Phase-field Models of iron phosphate and lithium iron phosphate binary system
Open Access
Author:
Xing, Wenting
Graduate Program:
Materials Science and Engineering
Degree:
Master of Science
Document Type:
Master Thesis
Date of Defense:
July 13, 2012
Committee Members:
Long Qing Chen, Thesis Advisor/Co-Advisor
Keywords:
Lithium-ion battery lithium iron phosphate coherency strain energy
Abstract:
This thesis describes the phase-field modeling of FePO4-LiFePO4 binary system. Lithium iron phosphate has played an important role as a cathode material in rechargeable lithium-ion batteries due to its cycle life, safety and stability. The thermodynamics and two-phase morphologies of lithium iron phosphate are studied by combining the phase-field method with microelasticity theory.
The simple regular solution model has been used first to investigate the coherency strain energy contribution to this binary system.
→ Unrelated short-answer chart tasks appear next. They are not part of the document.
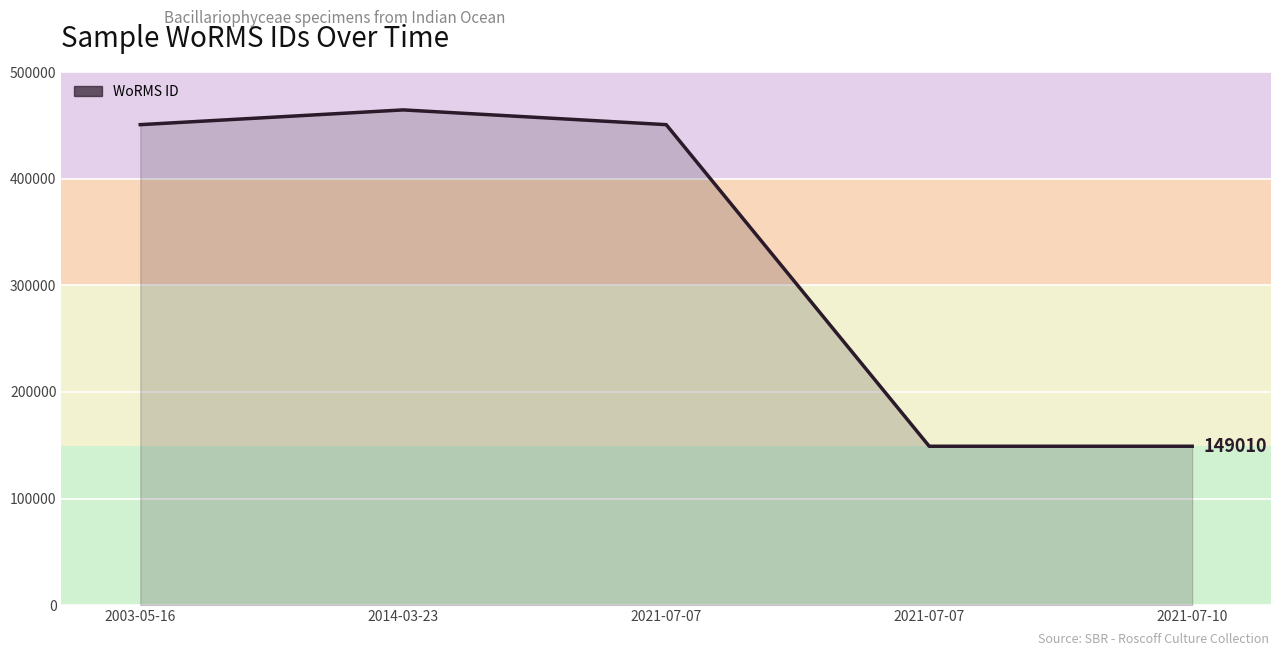

How many values are below 450619?

2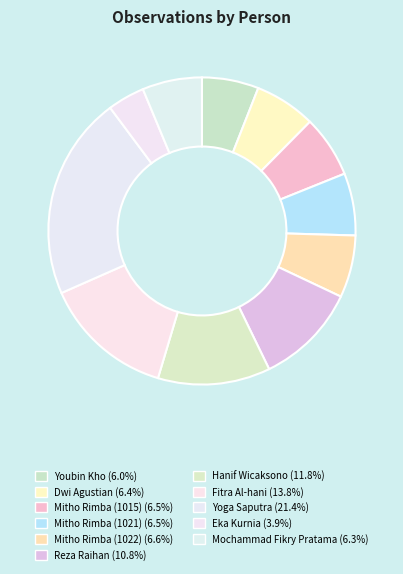

Which has a higher value, Reza Raihan or Mochammad Fikry Pratama?

Reza Raihan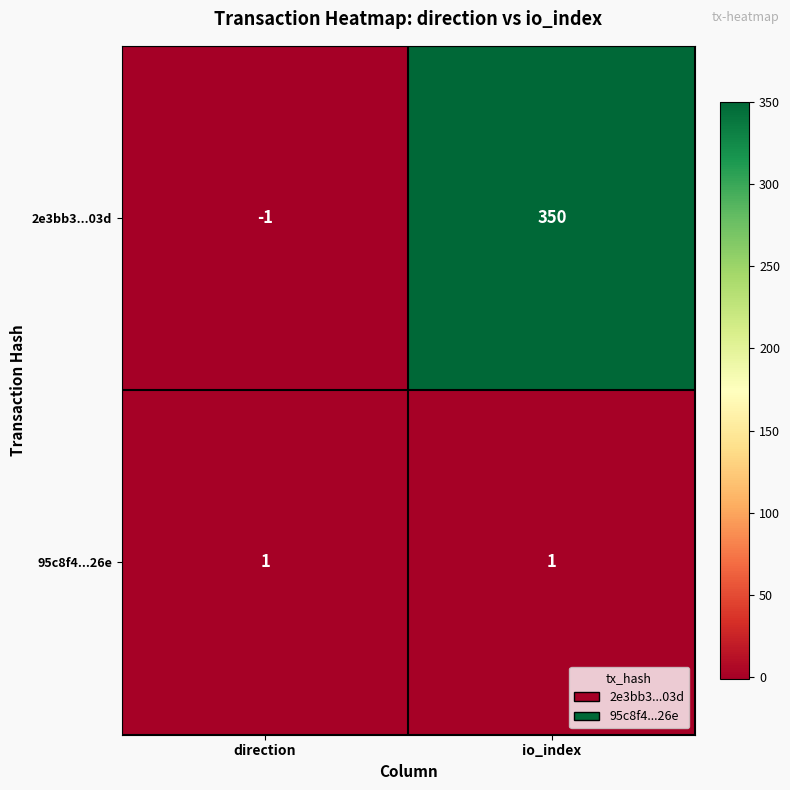

Which series has the largest range (max minus min)?

2e3bb3...03d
We also developed the fitted expression of the existing experimental data on the phase diagram, as well as the effect of coherency strain energy on the phase diagram. It was found that coherency strain energy could significantly suppress the miscibility gap. We predicted the optimum habit planes analytically as well as using three-dimensional phase-field simulations. The results will be compared with experimental observation, which show excellent agreement.
The phase transitions and morphology of microstructure in a nanoparticle in the binary system due to the lithium diffusion process can be observed by combining the smooth boundary method and phase-field model.